Cats living with other kitties, kids, dogs, and so on will go to their perches from time to time need alone time where not one bullies or touches them, irrespective of how cat owners try to enrich their lives. They want to have alone time to snooze or lounge without any company.
At times, nursing queens may perch on a high place to prevent kittens from breastfeeding all the time, especially when they being weaning. They are just trying to be out of reach.
5. Show status or hierarchy
Going to the highest elevated point may be a way to show their position if you have several cats. You will notice this behavior if there is strife.
Usually, the highest-ranking cat (top or dominant cat) will go to the highest perch to show her or his status and prestige. From this point, she can survey the rest of the empire from a vantage point, something that will give her a chance to see all activities going on.
While taking the highest perch may help deescalate aggression, at times, if there is a contender, a fight may breakout. It is just like people ranking higher in jobs are given more beautiful lofty offices.
7. They are looking for a source of warmth
Sometimes, your kitty may love perching on your refrigerator or the windowsill. They are trying to keep warm. Fridges are warm from outside while on the ledges, they will be able to catch sunrays.

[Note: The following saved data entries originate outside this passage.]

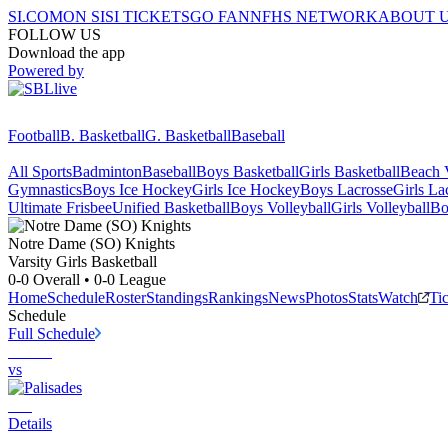
SI.COM
ON SI
SI TICKETS
GO FAN
NFHS NETWORK
ABOUT 
FOLLOW US
Download the app
Powered by
Football
B. Basketball
G. Basketball
Baseball
All Sports
Badminton
Baseball
Boys Basketball
Girls Basketball
Beach V
Gymnastics
Boys Ice Hockey
Girls Ice Hockey
Boys Lacrosse
Girls La
Ultimate Frisbee
Unified Basketball
Boys Volleyball
Girls Volleyball
Bo
Notre Dame (SO)
Knights
Varsity Girls Basketball
0-0
Overall •
0-0
League
Home
Schedule
Roster
Standings
Rankings
News
Photos
Stats
Watch
Ti
Schedule
Full Schedule
vs
Details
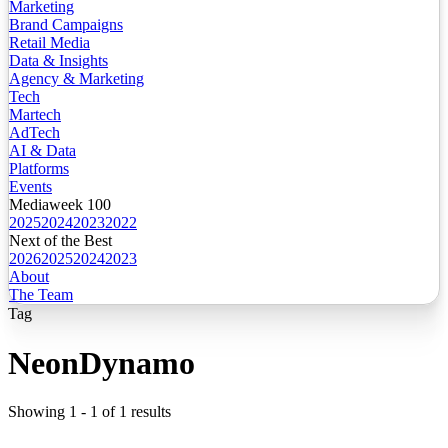
Marketing
Brand Campaigns
Retail Media
Data & Insights
Agency & Marketing
Tech
Martech
AdTech
AI & Data
Platforms
Events
Mediaweek 100
2025
2024
2023
2022
Next of the Best
2026
2025
2024
2023
About
The Team
Tag
NeonDynamo
Showing
1
-
1
of
1
results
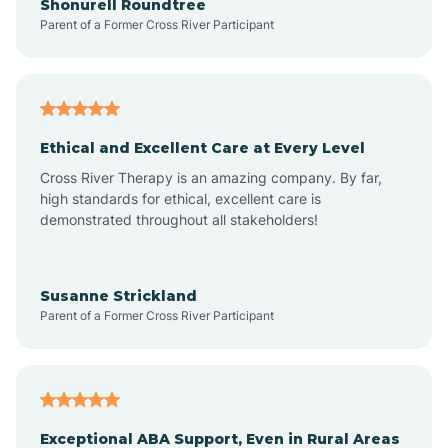
Shonurell Roundtree
Parent of a Former Cross River Participant
Arenas Valley
Arrey
Ethical and Excellent Care at Every Level
Cross River Therapy is an amazing company. By far,
Arroyo Hondo
high standards for ethical, excellent care is
demonstrated throughout all stakeholders!
Arroyo Seco
Susanne Strickland
Parent of a Former Cross River Participant
Artesia
Atoka
Exceptional ABA Support, Even in Rural Areas
Aztec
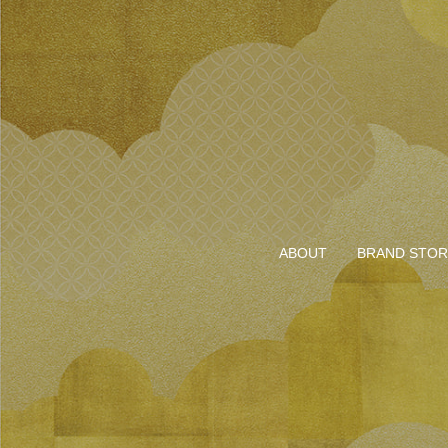
ABOUT
BRAND STOR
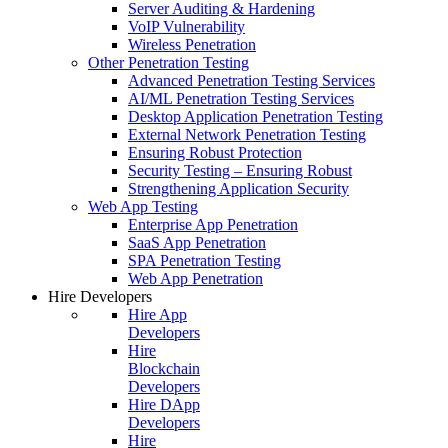
Server Auditing & Hardening
VoIP Vulnerability
Wireless Penetration
Other Penetration Testing
Advanced Penetration Testing Services
AI/ML Penetration Testing Services
Desktop Application Penetration Testing
External Network Penetration Testing
Ensuring Robust Protection
Security Testing – Ensuring Robust
Strengthening Application Security
Web App Testing
Enterprise App Penetration
SaaS App Penetration
SPA Penetration Testing
Web App Penetration
Hire Developers
Hire App
Developers
Hire
Blockchain
Developers
Hire DApp
Developers
Hire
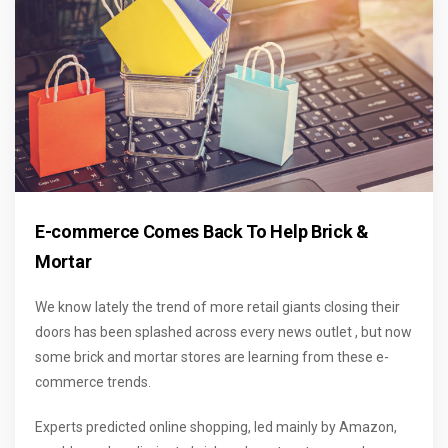
E-commerce Comes Back To Help Brick &
Mortar
We know lately the trend of more retail giants closing their
doors has been splashed across every news outlet , but now
some brick and mortar stores are learning from these e-
commerce trends.
Experts predicted online shopping, led mainly by Amazon,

8. Just curious and having fun
While there may be no potential risk or predator, kitties may opt for raised points out of curiosity or just for fun. They want to see what is going around them or have fun as they climb to these perches.
Should I give my cats a perching place?
Yes. As seen, it makes cats feel safe, it gives them some privacy, and it is part of their nature (that is essential for their happiness and overall good health). Additionally, kitty perches may have the following benefits:
1. Creates familiarity
Each time they spend time curling or snoozing on a particular perch or even a cat tree, they will leave their scent there. When they go back again, their scent helps in identification, creating familiarity, making your kitty more assured, especially when nervous, or uncomfortable with your house visitors.
Each time new people sit on a couch, or chair, they will leave their unfamiliar scents while their perch or cat tree will have only their smell.
2. Chance to exercise
As they try to access their perches, i.e., jump on to or out of (leaps and bounds) or climb, they will be exercising. Like it is to us, exercise is essential to cats as it helps manage weight and keep obesity at bay. Obesity predisposes these pets to arthritis, diabetes, and other conditions that will shorten their lifespan.
Even young kitties or kittens full of energy will exercise as they move from one perch to another out of curiosity or as they try to explore everywhere in your home. They are more adventurous.
3. Limit access to resources
Placing your kittens’ food on a high perch may limit access of older, less mobile, or obese cats, which shouldn’t eat such diets are they are unhealthy for them.
Having a window perch may help break boredom as it will give your kitty a chance to enjoy the indoor or outdoor scenery, including birds. You can make things more interesting if you place the perch overlooking a bird feeder.
Also, if you have several staggered perches, especially on a cat tree, it will keep them busy moving from one level to another, besides exercising them as already seen.